Sustainability of Shallow Groundwater In Southeastern Wisconsin, USA
We have investigated the sustainability of shallow groundwater resources in southeast Wisconsin by constructing simple groundwater flow models for six demonstration areas that reflect the range of hydrogeologic properties found across the region. Development scenarios take into account lot size and wastewater-disposal method. We assessed impacts using three metrics: drawdown, baseflow reduction, and overall water balance.
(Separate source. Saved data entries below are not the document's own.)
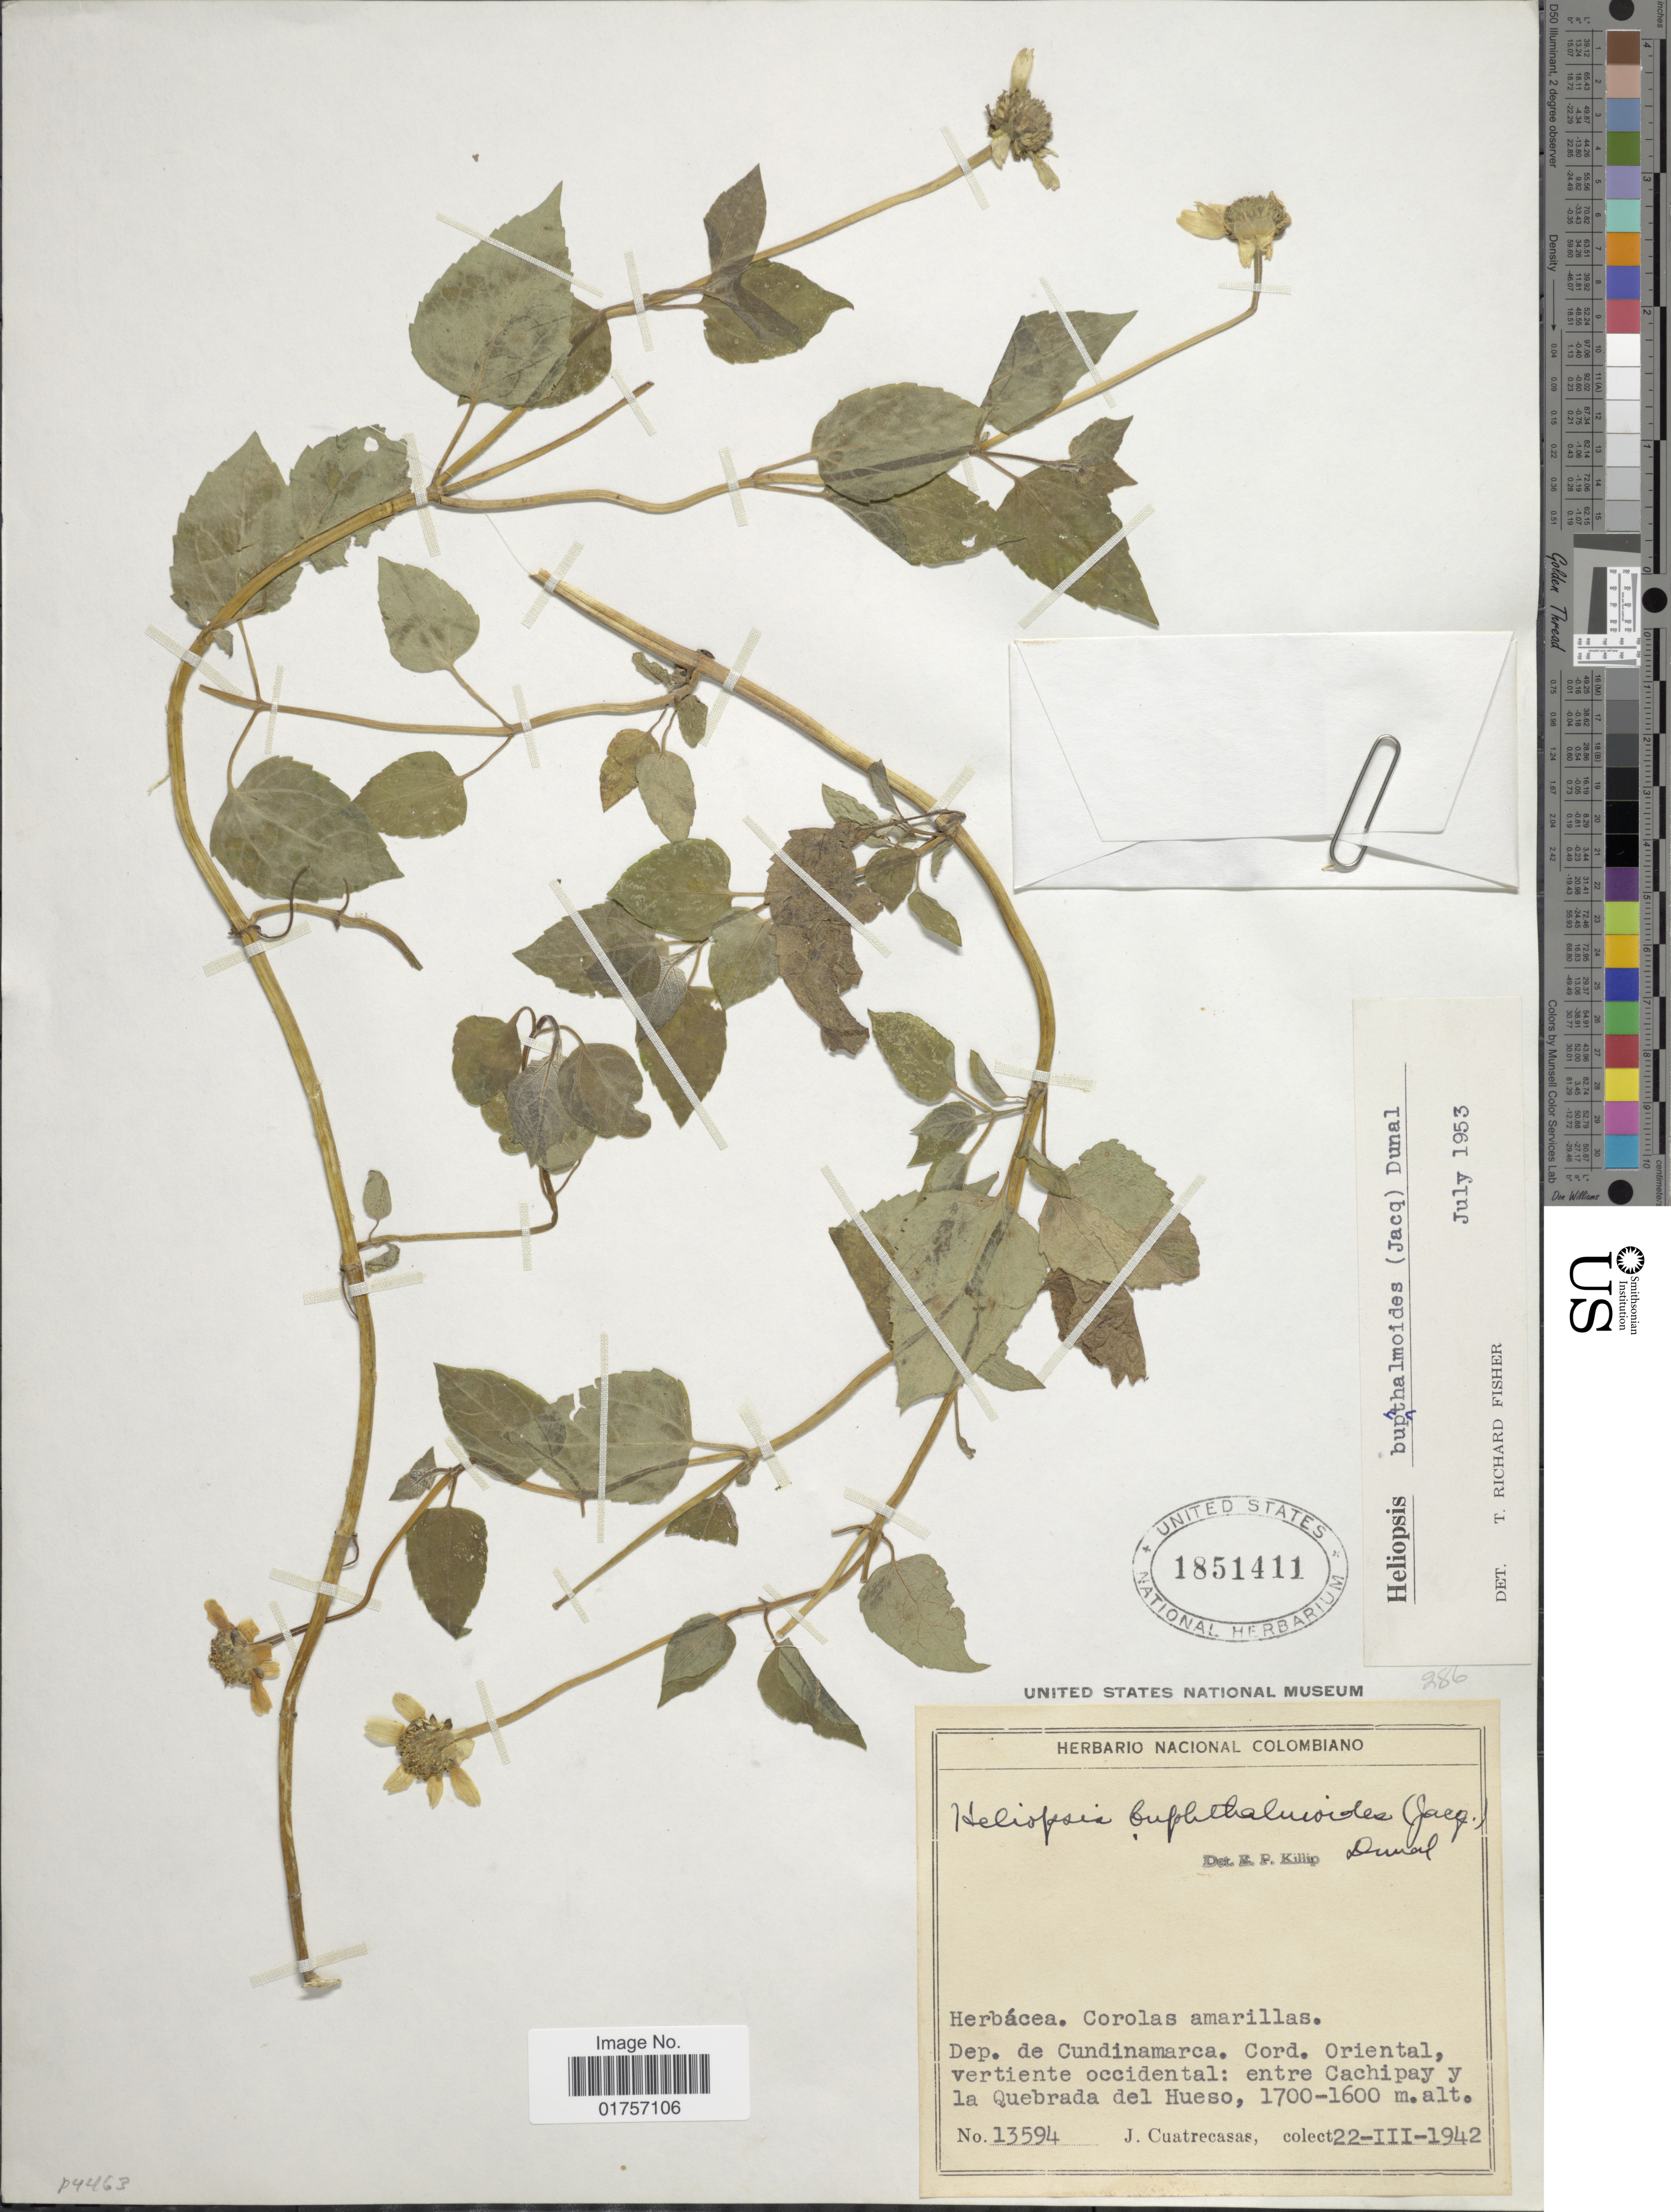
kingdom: Plantae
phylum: Tracheophyta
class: Magnoliopsida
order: Asterales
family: Asteraceae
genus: Heliopsis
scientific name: Heliopsis buphthalmoides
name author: (Jacq.) Dunal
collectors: J. Cuatrecasas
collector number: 13594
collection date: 1942-03-22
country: Colombia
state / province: Cundinamarca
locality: Cord. Oriental, vertiente occidental: entre Cachipay y la Quebrada del Hueso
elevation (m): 1600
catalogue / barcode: US 1851411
Shallow wells can provide adequate water supplies for single-family homes on lots of 1 acre or larger over much of the region. However, all development scenarios have impacts on nearby water resources. Under the most aggressive development scenarios (1 acre lots, no return flow), simulated drawdowns beneath developed areas range from 1 to 27 ft, and baseflow reductions range from 20 to 40 percent. In general, impacts are inversely proportional to recharge rates and hydraulic conductivity. Even under the most aggressive development scenarios, most of the demonstration areas withdraw less than 40 percent of the local recharge. However, simulated withdrawals in areas having clayey soils and low infiltration exceed 100 percent of natural recharge for lots smaller than 5 acres. For sustainable development these results demonstrate that analyses of geology, groundwater, and baseflow impacts should be a standard part of development planning.